MIKE: Try to find something you really like. Don’t do something just because. Do it because you really like it, then you don’t mind all the hard work you have to do. What I’m saying is if you really want to be an astronaut, you should pursue it with as much energy as you have. Work hard and don’t get discouraged if things don’t go right. I had a tough time. I got a lot of education but it wasn’t easy. I had to work really hard to get through college and MIT. It wasn’t that easy but I really wanted to do it and was willing to put up with whatever I needed to do to get there. Same becoming an astronaut, it took me four tries to be an astronaut. I had to apply four times. It didn’t happen on the first time. Whether you want to be an astronaut, a doctor, a scientist, or a teacher or a lawyer or professional baseball player or whatever it is, it needs to be your passion. Work as hard as you can at it. If there are some future astronauts out there, it can happen. That’s what I really wanted to do and I was lucky enough to become one. I would encourage you to do that as well. Whatever your dream is, I think you guys and gals should pursue those things.

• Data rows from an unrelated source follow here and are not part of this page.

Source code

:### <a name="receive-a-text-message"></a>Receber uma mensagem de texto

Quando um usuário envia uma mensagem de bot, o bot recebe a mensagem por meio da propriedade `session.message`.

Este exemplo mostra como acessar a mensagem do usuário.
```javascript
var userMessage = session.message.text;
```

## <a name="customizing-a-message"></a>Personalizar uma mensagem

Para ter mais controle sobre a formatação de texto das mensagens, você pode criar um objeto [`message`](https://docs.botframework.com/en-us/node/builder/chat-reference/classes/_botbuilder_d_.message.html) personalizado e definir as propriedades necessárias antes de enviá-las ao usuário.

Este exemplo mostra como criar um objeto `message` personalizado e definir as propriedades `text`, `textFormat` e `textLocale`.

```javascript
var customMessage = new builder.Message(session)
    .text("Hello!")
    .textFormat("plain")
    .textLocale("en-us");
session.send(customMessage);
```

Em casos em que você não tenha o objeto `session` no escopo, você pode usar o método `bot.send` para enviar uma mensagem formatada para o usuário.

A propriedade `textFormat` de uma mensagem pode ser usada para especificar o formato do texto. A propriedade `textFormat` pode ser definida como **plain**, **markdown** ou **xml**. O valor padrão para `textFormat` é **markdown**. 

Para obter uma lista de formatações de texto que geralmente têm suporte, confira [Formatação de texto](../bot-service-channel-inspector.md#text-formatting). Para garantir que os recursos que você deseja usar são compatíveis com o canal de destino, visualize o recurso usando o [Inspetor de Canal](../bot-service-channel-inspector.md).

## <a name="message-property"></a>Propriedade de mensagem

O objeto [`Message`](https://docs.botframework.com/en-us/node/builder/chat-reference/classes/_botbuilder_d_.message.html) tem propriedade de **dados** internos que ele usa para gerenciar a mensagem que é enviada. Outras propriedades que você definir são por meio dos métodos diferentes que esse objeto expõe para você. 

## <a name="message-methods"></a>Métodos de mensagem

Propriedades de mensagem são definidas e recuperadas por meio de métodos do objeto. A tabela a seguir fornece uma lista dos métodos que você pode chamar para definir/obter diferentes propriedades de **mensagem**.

MIKE: I just twittered that we just came from the New York Hall of Science in Queens, New York, near the site of the New York World’s Fair. It’s a wonderful place. I’ve seen it on the Discovery Channel. It’s one of the top 10 interactive museums in the country. It was great. I wish we could have stayed there longer and played around with the exhibits they had. But we have to go have some fun at the ball game, which I’m going to twitter about now. I’m on my way to Citi Field, which is where the Mets play now. They use to play at Shea Stadium. Do you guys know who Shea Stadium was named after? No idea, right?
WOMAN: Mr. Shea.
MIKE: It was named after Mr. Shea. Bill Shea, who helped bring national league baseball back to New York after the Dodgers and the Giants moved to California. He was instrumental in getting the Mets established in New York. Everyone loved him so much they named the ballpark after him. They tore Shea Stadium down and built this new place, Citi Field, and we’re going to return the home plate from Shea Stadium that we flew in space to the Mets.
MIKE: Uncle Lou, have you seen the plate?
UNCLE LOU: No.
MIKE: Come see the plate. This is it. Isn’t this cool.
CHRIS: Mike, do you want to explain the dimensions of this again?
MIKE: Explain the dimensions. I looked up online the size of a major league home plate. They measure 17 inches this way and 17 inches that way. Our locker is about 17 ½ inches. I thought we had enough room for it. But I forgot to include this black part which makes it about 19 inches wide so it wouldn’t fit. Ethan, did you know this, that we separated the rubber here? We separated the black part. In the pictures, it’s just the white. We glued it back on. You’re okay with that, right?
ETHAN: Oh, yeah.
MIKE: Thank goodness. Everyone was telling Ethan about what we were going to do. He was like we just trust you Mike. Do whatever you need to do.
ETHAN: You have rocket scientists working on the home plate.
MIKE: We did. We had a bunch of PhD’s inside Don Pettit’s garage working on this.
ETHAN: We knew we were in good shape.
MIKE: Yeah, it worked out.
CHRIS: Did you use stir friction welding?
MIKE: No. We used the glue. We used glue.
MIKE: There are some other places to go and see. It’s a big city. Don’t forget to come back.